Sejak diumumkan oleh pihak Dinas Koperasi Usaha Kecil Menengah Perindustrian dan perdagangan Gresik akan adanya operasi pasar, maka seketika masyarakat berkumpul dan memulai membentuk antrian. Sehingga penjualan beras operasi pasar saat itu berlangsung tertib dan lancer. “Setiap warga hanya boleh membeli 2 paket beras (10 kg) yang masing-masing paket berisi 5 kilogram” ujar Kepala Dinas Koperasi UKM, Perindag Gresik, Najikh.
Diadakannya operasi pasar tersebut menurut Najikh, untuk mengendalikan harga beras yang sudah melambung melambung dipasaran. Pada hari pertama, operasi pasar dilaksanakan di sekitar Pemukiman Rusunawa Karang Turi di Jalan Usman Sadar Gresik. selanjutnya esok hari operasi pasar dilaksanakan di wilayah Kelurahan Kroman dan terus berlanjut ke kantong-kantong pemukiman masyarakat. Tambah Najikh.

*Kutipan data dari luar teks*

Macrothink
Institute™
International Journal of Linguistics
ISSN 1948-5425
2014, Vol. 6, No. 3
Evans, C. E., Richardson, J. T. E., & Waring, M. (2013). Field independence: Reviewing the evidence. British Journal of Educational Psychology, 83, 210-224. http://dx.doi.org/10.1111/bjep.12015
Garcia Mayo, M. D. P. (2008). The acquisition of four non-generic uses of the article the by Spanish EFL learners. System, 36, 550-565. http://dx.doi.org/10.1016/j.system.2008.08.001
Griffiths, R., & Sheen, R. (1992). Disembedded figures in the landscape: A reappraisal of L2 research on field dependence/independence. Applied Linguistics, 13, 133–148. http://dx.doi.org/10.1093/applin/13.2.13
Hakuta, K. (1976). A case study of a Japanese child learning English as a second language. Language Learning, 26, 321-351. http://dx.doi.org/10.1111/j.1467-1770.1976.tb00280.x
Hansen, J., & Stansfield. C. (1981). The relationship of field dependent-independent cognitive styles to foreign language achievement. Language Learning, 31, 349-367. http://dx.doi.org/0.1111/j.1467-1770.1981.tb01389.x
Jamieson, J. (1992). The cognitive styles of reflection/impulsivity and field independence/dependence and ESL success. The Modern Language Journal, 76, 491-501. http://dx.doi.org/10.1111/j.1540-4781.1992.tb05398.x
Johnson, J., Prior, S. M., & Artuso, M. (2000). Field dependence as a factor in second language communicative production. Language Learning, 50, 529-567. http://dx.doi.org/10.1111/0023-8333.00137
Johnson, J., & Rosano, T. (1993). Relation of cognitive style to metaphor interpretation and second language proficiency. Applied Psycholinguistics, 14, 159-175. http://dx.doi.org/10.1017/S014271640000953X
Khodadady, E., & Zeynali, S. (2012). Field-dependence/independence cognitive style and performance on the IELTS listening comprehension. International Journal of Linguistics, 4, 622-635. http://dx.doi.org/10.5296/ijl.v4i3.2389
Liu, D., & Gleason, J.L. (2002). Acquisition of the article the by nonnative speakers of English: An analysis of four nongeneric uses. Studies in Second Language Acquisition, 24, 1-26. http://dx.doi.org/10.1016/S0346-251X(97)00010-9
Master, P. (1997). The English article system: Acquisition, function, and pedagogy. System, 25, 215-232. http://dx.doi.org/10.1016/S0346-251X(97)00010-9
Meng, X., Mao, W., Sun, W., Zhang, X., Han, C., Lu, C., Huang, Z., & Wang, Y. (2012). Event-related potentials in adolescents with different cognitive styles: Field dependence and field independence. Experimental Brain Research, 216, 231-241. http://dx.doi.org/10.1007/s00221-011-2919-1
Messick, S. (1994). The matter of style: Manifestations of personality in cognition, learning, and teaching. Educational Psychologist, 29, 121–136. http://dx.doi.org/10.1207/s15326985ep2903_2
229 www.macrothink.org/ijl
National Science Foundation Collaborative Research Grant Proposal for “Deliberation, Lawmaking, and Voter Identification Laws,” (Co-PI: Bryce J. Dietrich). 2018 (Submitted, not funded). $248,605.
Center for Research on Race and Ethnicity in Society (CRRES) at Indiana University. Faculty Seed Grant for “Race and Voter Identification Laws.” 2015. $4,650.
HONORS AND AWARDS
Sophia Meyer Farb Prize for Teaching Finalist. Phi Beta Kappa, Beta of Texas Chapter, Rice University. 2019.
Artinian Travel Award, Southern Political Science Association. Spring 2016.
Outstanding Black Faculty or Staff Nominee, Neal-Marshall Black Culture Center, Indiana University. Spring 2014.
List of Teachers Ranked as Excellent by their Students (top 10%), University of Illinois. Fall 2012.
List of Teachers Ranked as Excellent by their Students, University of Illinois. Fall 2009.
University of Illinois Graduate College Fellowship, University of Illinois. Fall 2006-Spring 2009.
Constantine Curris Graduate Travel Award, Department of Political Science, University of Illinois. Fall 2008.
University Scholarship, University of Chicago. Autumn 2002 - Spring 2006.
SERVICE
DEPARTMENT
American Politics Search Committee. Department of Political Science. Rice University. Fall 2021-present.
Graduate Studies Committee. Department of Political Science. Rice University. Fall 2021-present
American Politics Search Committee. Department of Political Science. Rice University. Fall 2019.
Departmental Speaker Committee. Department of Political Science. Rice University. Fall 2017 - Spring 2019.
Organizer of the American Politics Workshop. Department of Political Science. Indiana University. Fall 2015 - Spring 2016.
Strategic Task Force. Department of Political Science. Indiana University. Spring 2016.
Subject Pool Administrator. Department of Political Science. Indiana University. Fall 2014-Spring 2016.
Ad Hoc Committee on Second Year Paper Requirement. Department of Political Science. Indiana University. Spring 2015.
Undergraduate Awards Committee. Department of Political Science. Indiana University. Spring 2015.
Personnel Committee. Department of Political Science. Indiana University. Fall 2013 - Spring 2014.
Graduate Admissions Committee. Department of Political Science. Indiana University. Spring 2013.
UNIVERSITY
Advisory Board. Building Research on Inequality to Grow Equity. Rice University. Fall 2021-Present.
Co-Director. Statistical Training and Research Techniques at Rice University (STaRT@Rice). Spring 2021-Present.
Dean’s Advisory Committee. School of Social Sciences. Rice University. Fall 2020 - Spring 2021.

Antusias masyarakat untuk membeli beras pada event operasi pasar ini karena selain kwalitas berasnya baik dengan break hanya 15%, harganya juga jauh lebih murah yaitu Rp. 7.300 per kilogram. Harga beras kelas medium dipasaran saat ini sudah mencapai Rp. 10 ribu bahkan lebih. Adanya disparitas harga yang mencolok itu maka masyarakat sangat antusias, ungkapnya.
Menurut kesepakatan kami dengan pihak Sub Dolog Jawa Timur Drive V, operasi akan dilaksanakan sampai masyarakat menginginkan dan harga beras kembali stabil. Agar operasi beras ini bisa betul betul dinikmati masyarakat, kami mengatur sedemikian rupa agar pihak pedagang tidak bisa membeli. “Kami atur tiap orang hanya bisa membeli 2 paket berisi 5 kilogram tiap paket” ujar Najikh.